In the 2020 pandemic, Chang said even orders from Southeast Asia were redirecting to China, so his business could still live through. But the pandemic this year is different. He said he felt pessimistic. His colleagues also believed there might be worse coming.
His feeling echoes that said by Zhang Wanli, a global marketing director of China’s Shenzhen Teanabuds Electronics Company. The company has seen a 50% drop in orders compared to last year.
According to Bloomberg, Zhang said, “They will only continue to decline in the rest of this year because we are losing our advantage.”
Mr. Cao, owner of a company that accepts specified orders from an international clothing brand, said they no longer think about making a profit when negotiating with foreign clients.
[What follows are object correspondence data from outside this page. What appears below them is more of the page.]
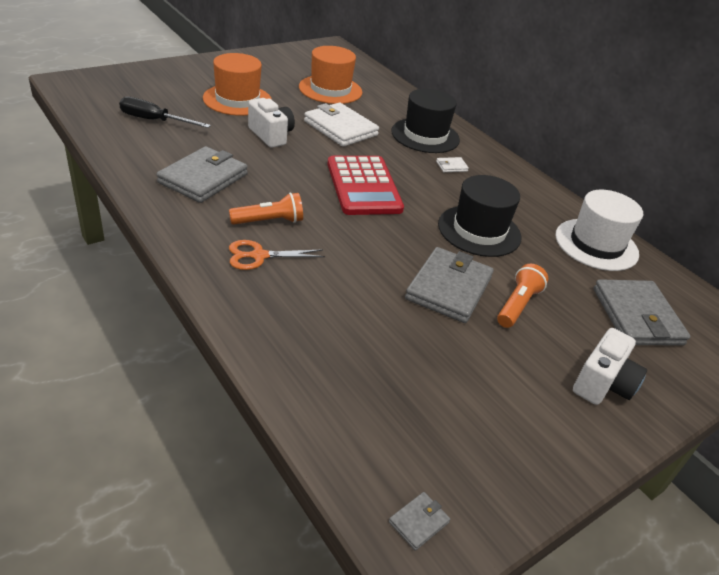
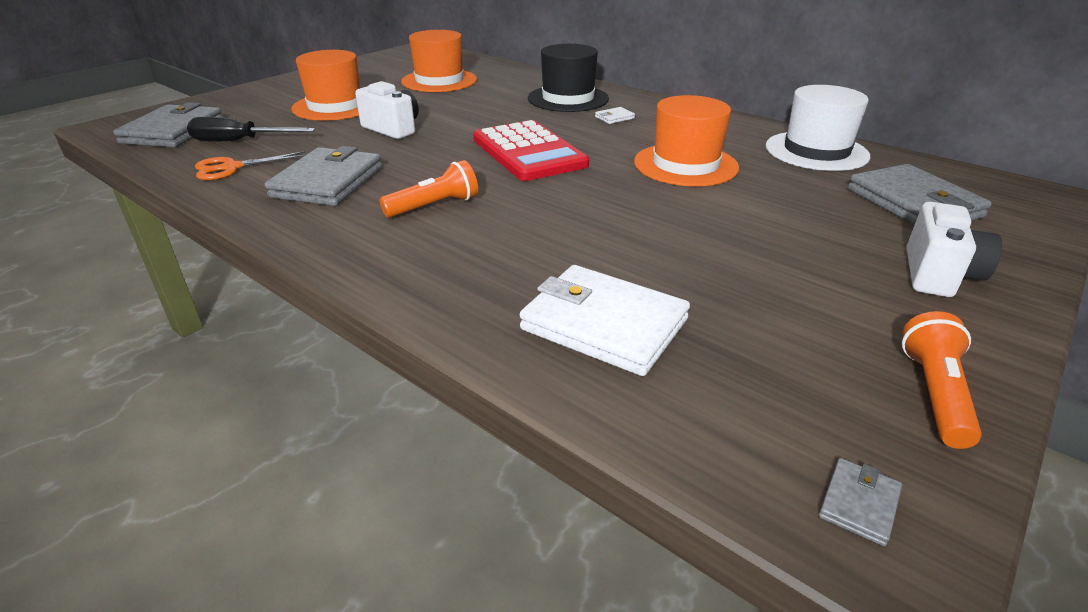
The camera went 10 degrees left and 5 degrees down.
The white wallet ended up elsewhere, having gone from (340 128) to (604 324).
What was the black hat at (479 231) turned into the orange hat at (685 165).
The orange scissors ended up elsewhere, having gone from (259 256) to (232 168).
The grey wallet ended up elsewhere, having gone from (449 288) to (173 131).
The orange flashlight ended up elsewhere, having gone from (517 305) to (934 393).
He said they were willing to accept orders which means 1.5% to 2% losses. Cao explained that it is to keep the big clients. If they lose one important customer, production lines may stop, and they may face employee loss. Finding skilled workers is not easy either, and he could not risk it.
Cao said some foreign customers have not lost their interest in Chinese manufacturers entirely. They were driven out by trade policies in their homeland and other factors. First Financial did not disclose in detail what type of challenges. But Cao said the customers had suggested he move production overseas. The clients were even willing to increase payment by 10% if he moves to Africa.
As Bloomberg reported, dwindling government budgetary support and rising interest rates are reducing international customers’ disposable income. Demand is falling as buyers shift their purchasing back to services rather than commodities. In China, raw material prices and freight rates were also hovering at high levels.
Additionally, two U.S. major retailers are also having inventories after they piled up during the pandemic to counter shipping backlogs. This means they are having little need to make more orders.